Die Thesen des Neuromarketings weckten auch die Neugier unserer Kollegen. Um die Resultatea des „Pepsi-Tests“ auf ihre Allgemeingültigkeit zu überprüfen, haben wir den Geschmackstest in unserem Z3 Versuchslabor nachgestellt. Elf Probanden, 22 Becher Koffeinbrause.

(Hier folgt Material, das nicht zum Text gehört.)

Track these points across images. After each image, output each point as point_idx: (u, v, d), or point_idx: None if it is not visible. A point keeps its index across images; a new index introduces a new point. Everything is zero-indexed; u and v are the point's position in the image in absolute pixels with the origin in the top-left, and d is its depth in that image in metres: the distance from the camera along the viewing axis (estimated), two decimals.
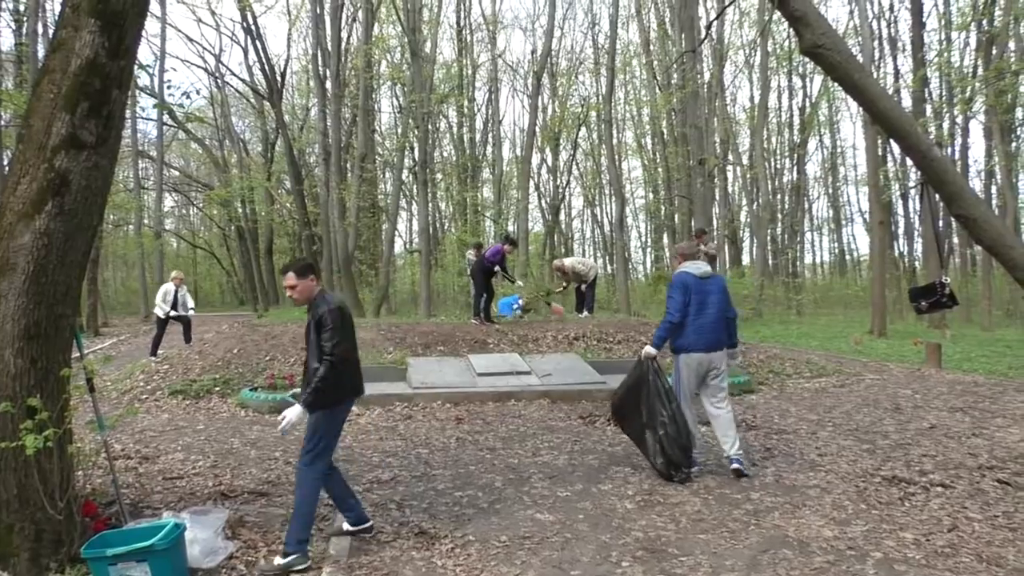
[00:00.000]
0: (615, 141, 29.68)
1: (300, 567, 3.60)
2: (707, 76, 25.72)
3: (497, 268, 11.72)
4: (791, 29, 5.56)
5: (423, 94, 19.66)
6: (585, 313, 12.81)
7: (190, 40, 43.86)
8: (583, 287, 13.20)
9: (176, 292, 11.66)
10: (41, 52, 17.13)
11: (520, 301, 13.59)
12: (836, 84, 6.14)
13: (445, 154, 35.31)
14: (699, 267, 5.49)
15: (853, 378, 9.65)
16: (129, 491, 4.76)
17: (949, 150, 22.40)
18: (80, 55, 3.40)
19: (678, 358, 5.44)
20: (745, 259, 32.33)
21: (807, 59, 6.29)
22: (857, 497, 4.73)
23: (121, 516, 3.96)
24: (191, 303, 12.05)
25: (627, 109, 35.81)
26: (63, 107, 3.40)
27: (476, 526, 4.32)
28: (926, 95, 22.18)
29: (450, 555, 3.87)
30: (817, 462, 5.62)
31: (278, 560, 3.62)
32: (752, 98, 34.18)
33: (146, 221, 30.25)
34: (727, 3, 20.90)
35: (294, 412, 3.72)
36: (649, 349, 5.40)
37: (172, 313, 11.56)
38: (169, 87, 21.02)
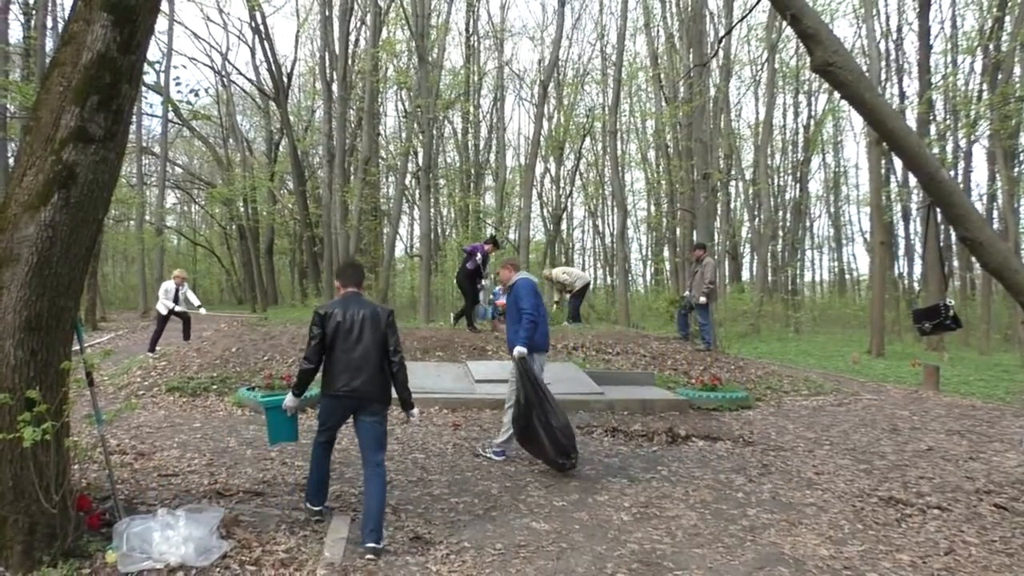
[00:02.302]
0: (619, 152, 29.72)
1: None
2: (713, 91, 25.78)
3: (473, 265, 11.07)
4: (802, 46, 5.57)
5: (429, 99, 19.67)
6: (567, 323, 12.77)
7: (197, 38, 44.29)
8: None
9: (177, 290, 11.62)
10: (49, 46, 17.19)
11: (501, 300, 13.51)
12: (843, 102, 6.16)
13: (449, 160, 35.36)
14: (533, 276, 6.16)
15: (851, 397, 9.64)
16: (124, 486, 4.74)
17: (952, 173, 22.44)
18: (91, 49, 3.40)
19: (531, 356, 5.75)
20: (745, 275, 32.34)
21: (813, 77, 6.31)
22: (854, 517, 4.72)
23: (116, 511, 3.93)
24: (196, 301, 11.93)
25: (632, 121, 35.87)
26: (72, 100, 3.40)
27: (471, 533, 4.30)
28: (931, 117, 22.26)
29: (445, 561, 3.86)
30: (814, 480, 5.60)
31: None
32: (757, 114, 34.26)
33: (148, 217, 30.23)
34: (736, 21, 20.96)
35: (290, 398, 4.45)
36: (521, 349, 5.67)
37: (177, 309, 11.54)
38: (178, 83, 21.06)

Zeit zur Blindverkostung… Das Ergebnis überraschte: Die bekennenden Coke-Liebhaber aus unseren Reihen ließen sich auch ohne Markendarbietung nichts vormachen – bei DWFB hatte die Pepsi keine Chance. Nur zwei von elf Versuchskaninchen bewerteten die Getränke gleich gut, der Rest entschied sich ganz klar für die Coca-Cola. Doch sind damit nun die Theorien des Neuromarketings widerlegt? Wie bereits eingangs erwähnt, ist die Marke Pepsi in Deutschland weitaus schlechter aufgestellt, als in Amerika. So sind zum Beispiel Coca-Cola-Kampagnen, wie zuletzt die Hashtag-Aktion #wirAlle zur Fußball-Weltmeisterschaft, hierzulande bekannter und beliebter als Pepsi-Werbespots. Es ist zu vermuten, dass diese starke Präferenz und das regelmäßige Trinken derselben Marke eine Unterscheidung zwischen den Geschmäckern eben doch möglich macht. Gleichzeitig spricht dies aber auch dafür, dass der Weltkonzern ein Händchen für das Erreichen von Menschen hat. Und die catcht man wiederum am leichtesten durch Emotionen.

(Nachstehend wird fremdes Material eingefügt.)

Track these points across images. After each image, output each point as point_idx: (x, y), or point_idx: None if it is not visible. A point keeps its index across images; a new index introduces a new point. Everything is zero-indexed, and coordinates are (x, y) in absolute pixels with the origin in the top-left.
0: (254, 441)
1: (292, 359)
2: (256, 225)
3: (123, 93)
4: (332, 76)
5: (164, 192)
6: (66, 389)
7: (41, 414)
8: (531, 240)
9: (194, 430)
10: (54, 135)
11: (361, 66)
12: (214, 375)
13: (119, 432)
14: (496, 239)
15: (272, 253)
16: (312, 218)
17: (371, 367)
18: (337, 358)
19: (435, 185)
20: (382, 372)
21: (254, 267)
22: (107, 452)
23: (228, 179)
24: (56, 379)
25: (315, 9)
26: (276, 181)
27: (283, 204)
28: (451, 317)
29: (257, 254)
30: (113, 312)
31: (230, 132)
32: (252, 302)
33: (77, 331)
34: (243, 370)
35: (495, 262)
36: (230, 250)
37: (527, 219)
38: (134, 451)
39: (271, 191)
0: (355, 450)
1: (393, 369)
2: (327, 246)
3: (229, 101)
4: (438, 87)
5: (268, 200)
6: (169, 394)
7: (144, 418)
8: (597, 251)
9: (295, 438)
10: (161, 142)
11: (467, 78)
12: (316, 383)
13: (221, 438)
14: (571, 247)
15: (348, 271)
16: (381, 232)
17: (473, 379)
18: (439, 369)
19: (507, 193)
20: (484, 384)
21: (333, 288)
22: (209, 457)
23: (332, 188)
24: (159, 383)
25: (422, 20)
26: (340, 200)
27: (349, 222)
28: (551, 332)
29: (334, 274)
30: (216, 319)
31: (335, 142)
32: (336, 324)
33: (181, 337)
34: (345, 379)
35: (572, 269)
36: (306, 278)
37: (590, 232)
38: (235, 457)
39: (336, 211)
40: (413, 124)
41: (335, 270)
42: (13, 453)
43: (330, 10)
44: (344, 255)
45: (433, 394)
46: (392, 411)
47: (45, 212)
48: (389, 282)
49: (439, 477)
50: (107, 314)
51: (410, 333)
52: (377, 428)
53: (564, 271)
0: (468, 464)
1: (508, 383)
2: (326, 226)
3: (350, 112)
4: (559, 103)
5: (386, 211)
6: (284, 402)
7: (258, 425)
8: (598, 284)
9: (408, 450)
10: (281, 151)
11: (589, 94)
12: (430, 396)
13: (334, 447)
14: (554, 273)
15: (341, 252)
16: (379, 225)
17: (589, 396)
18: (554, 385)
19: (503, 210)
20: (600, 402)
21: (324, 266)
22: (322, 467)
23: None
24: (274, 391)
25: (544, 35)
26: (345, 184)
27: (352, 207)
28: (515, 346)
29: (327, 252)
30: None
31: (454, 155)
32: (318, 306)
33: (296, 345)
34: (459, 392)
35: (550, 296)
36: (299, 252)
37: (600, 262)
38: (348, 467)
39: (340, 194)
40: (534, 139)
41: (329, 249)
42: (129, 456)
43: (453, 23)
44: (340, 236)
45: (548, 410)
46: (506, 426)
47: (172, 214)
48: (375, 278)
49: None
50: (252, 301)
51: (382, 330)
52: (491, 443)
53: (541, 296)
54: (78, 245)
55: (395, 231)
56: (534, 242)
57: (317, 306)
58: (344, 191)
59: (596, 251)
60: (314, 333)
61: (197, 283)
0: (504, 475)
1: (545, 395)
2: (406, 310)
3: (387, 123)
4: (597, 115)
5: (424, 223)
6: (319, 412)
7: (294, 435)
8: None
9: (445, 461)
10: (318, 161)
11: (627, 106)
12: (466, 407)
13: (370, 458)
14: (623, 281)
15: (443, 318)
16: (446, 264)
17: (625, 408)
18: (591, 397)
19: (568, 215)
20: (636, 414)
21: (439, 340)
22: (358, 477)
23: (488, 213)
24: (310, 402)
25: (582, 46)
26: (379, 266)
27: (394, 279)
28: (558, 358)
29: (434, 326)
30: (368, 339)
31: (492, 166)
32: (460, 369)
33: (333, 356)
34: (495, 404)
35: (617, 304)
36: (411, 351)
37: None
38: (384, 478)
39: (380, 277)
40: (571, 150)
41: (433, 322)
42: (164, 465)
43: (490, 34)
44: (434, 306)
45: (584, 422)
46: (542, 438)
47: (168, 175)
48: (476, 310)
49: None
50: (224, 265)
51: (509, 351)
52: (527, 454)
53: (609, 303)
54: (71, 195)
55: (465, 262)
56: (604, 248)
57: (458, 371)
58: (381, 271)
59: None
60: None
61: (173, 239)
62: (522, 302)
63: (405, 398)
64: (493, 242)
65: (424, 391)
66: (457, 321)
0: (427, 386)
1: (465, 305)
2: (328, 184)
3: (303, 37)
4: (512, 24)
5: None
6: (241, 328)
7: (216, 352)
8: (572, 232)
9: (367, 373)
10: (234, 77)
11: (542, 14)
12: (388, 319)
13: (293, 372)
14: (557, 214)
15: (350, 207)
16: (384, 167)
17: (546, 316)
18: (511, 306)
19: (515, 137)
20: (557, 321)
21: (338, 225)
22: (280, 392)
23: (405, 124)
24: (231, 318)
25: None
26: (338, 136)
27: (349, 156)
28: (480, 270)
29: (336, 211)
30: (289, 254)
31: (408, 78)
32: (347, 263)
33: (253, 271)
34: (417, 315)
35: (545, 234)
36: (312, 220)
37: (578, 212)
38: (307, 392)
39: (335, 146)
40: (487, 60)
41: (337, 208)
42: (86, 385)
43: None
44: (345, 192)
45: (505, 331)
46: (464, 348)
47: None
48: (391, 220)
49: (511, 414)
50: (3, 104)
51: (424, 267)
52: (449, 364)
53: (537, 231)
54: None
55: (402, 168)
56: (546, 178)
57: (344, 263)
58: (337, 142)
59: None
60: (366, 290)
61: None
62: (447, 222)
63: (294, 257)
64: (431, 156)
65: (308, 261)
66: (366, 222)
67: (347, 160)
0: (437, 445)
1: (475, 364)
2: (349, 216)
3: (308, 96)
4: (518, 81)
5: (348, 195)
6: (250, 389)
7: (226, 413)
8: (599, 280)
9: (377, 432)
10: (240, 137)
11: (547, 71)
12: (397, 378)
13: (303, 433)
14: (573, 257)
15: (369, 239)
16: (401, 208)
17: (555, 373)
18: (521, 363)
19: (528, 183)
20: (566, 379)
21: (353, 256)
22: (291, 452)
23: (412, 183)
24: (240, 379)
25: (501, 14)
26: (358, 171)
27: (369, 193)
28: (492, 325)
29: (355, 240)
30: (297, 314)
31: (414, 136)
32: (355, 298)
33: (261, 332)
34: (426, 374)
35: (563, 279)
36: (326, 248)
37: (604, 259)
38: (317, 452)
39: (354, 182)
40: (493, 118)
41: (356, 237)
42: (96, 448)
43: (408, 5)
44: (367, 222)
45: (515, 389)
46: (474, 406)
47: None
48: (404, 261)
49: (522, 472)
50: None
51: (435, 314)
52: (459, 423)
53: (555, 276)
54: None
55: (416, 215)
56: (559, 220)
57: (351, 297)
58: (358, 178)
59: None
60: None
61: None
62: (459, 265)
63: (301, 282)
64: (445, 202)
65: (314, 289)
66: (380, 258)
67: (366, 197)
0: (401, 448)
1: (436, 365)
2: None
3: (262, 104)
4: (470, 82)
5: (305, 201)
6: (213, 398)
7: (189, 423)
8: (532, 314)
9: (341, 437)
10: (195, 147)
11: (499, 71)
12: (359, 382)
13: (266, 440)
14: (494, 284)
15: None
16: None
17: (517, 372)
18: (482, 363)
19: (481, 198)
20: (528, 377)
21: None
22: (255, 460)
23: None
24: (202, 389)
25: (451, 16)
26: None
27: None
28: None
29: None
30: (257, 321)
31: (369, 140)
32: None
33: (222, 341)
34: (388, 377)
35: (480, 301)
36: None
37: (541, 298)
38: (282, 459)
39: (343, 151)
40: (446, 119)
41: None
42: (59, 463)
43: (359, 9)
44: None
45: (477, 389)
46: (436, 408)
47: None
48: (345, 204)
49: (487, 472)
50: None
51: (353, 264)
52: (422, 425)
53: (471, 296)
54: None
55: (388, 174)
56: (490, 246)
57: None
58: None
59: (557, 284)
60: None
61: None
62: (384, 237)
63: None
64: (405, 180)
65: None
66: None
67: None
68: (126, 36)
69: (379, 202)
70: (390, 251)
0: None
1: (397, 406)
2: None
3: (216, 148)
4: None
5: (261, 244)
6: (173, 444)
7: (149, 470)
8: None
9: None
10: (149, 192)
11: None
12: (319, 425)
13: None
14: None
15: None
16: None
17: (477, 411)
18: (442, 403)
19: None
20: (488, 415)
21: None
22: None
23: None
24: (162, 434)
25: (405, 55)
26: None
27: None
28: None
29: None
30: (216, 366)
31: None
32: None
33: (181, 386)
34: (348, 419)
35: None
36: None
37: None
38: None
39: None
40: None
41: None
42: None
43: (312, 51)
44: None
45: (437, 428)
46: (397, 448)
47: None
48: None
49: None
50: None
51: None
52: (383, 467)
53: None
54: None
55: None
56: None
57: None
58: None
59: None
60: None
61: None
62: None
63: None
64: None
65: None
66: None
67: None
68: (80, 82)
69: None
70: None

Fasst man zusammen, werden zwei Dinge deutlich. Kenntnisse über das Emotionssystem und Denkprozesse lassen sich in den Bereichen des Marketings und der Werbung eindeutig zum Vorteil nutzen. Dennoch kann Konsumenten kein komplett irrationales Handeln unterstellt werden – wie auch der DWFB-Selbstversuch bewies. Das menschliche Hirn besteht schließlich aus weit mehr als dem Unterbewusstsein bzw. Emotionen. Gerade deshalb sollte Neuromarketing nicht als eigenständige Disziplin, sondern als hilfreiche Ergänzung des klassischen Marketings gesehen werden. Durch nutzbringende Ergebnisse aus der Gehirnforschung könnten zum Beispiel Unmengen an Geldern gespart werden, weil Erfolgsaspekte und Fehlschläge heute gezielter analysiert und die Entscheidungsprozesse der Menschen besser verstanden werden können.